Una pagina facebook pubblica, sulla quale chiunque può lasciare un commento ad ogni singola foto o status. E non era certo difficile aspettarsi un epilogo differente da quello in atto in queste ore: da quando è stata resa nota l'identità del presunto capo della banda di stupratori di Rimini, il profilo sul social network del ventenne congolese Guerlin Butungu, fermato nella notte, è stato preso d'assalto da migliaia di messaggi di insulti.

La stragrande maggioranza dei commenti augurano il peggio all’ultimo arrestato del branco, l’unico maggiorenne, individuato dalle vittime nelle immagini delle telecamere di sorveglianza: “Figlio di una mamma violentata bastarda”, “Sparati”, “Devi morire lentamente..”, sono solo alcuni dei commenti che si possono leggere sotto l’ultimo post di Butungu. Ma ogni singola foto o post del 20enne è stata bersagliata da epiteti analoghi. “Auguri. Le nostre galere non ti piaceranno” gli fa notare un utente di Facebook. La maggior parte degli insulti sono a sfondo razzista: "negro di m…", "maledetto africano", "scimmia". Altri pubblicano immagini del campo di sterminio di Auschwitz, foto di Hitler o di lanciafiamme.

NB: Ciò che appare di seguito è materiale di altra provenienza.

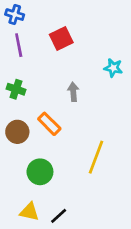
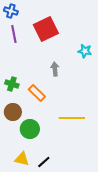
red square: (61, 39) -> (46, 29), size x1.4
green cross: (16, 89) -> (12, 84), moved
brown circle: (17, 132) -> (13, 112), moved
yellow line: (96, 157) -> (72, 118), turned 70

Ci sono anche commentatori dalla Polonia, il paese della 26enne stuprata in spiaggia. Solo in pochi fanno notare che "lui merita sicuramente di scontare tutto quello che di schifoso ha fatto, ma di certo non siete migliori scrivendo certe cose”, altri evidenziano come l’ultima foto (quella con più commenti) sarebbe un omaggio di Butungu ad un amico morto.